А Марина, крепко обняв Дуняшу, говорила:
— В ту пору мужчина качался предо мною страшновато и двуестественно, то — плоть, то — дух. Говорила я, как все, — обыкновенное, а думала необыкновенно и выразить словами настоящие думы мои не могла…
«Врет, — отметил Самгин, питаясь удивительно вкусными лепешками и вспомнив сцену Марины с Кутузовым. — И торопится показать себя оригинальной».
В сумраке, среди ковров и мягкой мебели, Марина напоминала одалиску, изображенную жирной кистью какого-то француза. И запах вокруг нее — восточный: кипарисом, ладаном, коврами.
— Помнишь Лизу Спивак? Такая спокойная, бескрылая душа.

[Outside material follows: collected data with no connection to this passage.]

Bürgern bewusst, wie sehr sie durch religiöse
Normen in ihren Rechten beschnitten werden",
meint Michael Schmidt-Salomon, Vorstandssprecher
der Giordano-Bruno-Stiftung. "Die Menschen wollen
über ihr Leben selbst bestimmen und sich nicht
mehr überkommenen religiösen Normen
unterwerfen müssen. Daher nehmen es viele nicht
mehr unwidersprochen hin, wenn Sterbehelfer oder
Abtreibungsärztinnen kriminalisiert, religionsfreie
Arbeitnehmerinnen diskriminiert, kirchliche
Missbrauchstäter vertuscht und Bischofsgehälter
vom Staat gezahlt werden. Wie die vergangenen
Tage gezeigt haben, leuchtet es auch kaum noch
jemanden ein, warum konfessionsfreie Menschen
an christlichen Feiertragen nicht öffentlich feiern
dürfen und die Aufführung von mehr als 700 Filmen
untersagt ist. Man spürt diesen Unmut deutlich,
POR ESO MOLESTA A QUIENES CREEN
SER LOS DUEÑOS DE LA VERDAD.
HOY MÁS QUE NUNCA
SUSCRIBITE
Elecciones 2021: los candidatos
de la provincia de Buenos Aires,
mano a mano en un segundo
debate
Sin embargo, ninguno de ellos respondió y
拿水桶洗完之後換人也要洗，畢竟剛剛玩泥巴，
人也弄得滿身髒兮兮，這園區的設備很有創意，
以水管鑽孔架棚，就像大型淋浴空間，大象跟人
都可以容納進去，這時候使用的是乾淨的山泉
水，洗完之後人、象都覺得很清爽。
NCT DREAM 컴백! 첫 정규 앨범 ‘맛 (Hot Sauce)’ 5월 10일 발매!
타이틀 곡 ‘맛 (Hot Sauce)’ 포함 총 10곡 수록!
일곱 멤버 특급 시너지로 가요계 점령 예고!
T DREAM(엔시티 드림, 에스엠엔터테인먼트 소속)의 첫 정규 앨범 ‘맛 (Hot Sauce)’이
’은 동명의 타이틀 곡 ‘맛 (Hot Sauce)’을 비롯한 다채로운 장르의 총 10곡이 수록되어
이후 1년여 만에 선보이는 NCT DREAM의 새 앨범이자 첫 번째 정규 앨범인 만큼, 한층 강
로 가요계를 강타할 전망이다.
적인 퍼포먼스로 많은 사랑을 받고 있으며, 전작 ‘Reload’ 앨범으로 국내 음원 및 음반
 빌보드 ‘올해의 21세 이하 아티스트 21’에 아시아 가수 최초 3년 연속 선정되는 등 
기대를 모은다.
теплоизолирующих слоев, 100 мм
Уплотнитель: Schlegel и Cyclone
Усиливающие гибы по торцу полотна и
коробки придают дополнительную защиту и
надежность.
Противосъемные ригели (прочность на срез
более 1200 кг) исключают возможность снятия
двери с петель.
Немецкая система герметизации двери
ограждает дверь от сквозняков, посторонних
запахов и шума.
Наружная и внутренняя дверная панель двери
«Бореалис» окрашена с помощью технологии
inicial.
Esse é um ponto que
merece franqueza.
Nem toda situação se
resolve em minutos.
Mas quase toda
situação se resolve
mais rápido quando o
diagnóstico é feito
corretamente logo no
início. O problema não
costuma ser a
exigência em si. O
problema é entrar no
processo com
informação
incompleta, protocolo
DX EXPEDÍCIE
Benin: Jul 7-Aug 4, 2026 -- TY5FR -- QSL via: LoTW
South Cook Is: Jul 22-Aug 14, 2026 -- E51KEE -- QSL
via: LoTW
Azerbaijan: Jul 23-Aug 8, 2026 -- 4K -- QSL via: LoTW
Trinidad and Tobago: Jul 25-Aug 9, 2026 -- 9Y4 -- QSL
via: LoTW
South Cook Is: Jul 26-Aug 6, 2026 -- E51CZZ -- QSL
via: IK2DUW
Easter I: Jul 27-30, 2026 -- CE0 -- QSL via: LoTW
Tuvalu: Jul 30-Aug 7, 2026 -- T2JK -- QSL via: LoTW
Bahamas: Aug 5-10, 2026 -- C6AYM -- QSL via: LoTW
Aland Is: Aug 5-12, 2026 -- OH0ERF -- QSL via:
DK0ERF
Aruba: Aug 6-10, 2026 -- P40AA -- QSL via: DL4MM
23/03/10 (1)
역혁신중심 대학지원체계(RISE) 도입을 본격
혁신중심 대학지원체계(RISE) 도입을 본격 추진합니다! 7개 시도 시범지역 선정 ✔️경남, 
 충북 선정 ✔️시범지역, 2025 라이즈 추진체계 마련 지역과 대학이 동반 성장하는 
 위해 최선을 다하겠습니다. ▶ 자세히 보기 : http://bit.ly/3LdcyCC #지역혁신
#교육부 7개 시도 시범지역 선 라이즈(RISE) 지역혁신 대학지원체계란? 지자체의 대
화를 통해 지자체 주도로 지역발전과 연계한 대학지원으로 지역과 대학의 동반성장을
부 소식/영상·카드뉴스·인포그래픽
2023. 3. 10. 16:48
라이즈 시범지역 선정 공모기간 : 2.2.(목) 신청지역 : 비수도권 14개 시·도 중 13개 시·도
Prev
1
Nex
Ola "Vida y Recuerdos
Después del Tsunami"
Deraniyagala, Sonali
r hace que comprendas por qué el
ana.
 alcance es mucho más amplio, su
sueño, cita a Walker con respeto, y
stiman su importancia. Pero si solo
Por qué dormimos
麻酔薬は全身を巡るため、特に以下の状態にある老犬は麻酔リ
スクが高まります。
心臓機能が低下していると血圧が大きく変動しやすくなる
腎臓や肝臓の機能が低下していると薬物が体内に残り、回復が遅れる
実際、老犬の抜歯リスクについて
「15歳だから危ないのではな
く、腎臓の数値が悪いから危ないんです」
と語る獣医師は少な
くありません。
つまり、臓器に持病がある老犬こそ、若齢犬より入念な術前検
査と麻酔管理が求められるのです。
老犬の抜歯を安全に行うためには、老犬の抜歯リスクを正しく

Она посоветовала мне учиться петь. Вижу — во всех песнях бабы жалуются на природу свою…
— На природу всё жалуются, и музыка об этом, — сказала Дуняша, вздохнув, но тотчас же усмехнулась. — Впрочем, мужчины любят петь: «Там за далью непогоды есть блаженная страна…»
Марина, тоже улыбаясь, проговорила лениво:
— Это — политики поют, такие вот, как Самгин. Они, как староверы, «Опоньское царство» выдумали себе, со страха жизни.
— Как ты странно говоришь, — заметил Самгин, глядя на нее с любопытством. — Кажется, мы живем во дни достаточно бесстрашные, то есть — достаточно бесстрашно живем.
Марина, точно отгоняя комара, махнула рукой.
— Свойственник мужа моего по первой жене два Георгия получил за японскую войну, пьяница, но — очень умный мужик. Так он говорит: «За трусость дали, боялся назад бежать — расстреляют, ну и лез вперед!»
Прихлебнув из рюмки глоток вина, запив его чаем, она, не спеша и облизывая губы кончиком языка, продолжала:
— Вот и вы, интеллигенты, отщепенцы, тоже от страха в политику бросаетесь. Будто народ спасать хотите, а — что народ? Народ вам — очень дальний родственник, он вас, маленьких, и не видит. И как вы его ни спасайте, а на атеизме обязательно срежетесь. Народничество должно быть религиозным. Земля — землей, землю он и сам отвоюет, но, кроме того, он хочет чуда на земле, взыскует пресветлого града Сиона…
Она сказала все это негромко, не глядя на Самгина, обмахивая маленьким платком ярко разгоревшееся лицо. Клим чувствовал: она не надеется, что слова ее будут поняты. Он заметил, что Дуняша смотрит из-за плеча Марины упрашивающим взглядом, ей — скучно.
— Вот как думаешь ты? — сказал он, улыбаясь. — А Кутузов знает эти мысли?
— Для этих мыслей Степан не открыт, — ответила Марина лениво, немножко сдвинув брови. — Но он к ним ближе других. Ему конституции не надо.
Она замолчала. Самгин тоже не чувствовал желания говорить. В поучениях Марины он подозревал иронию, намерение раздразнить его, заставить разговориться. Говорить с нею о поручении Гогина при Дуняше он не считал возможным. Через полчаса он шел под руку с Дуняшей по широкой улице, ярко освещенной луной, и слушал торопливый говорок Дуняши.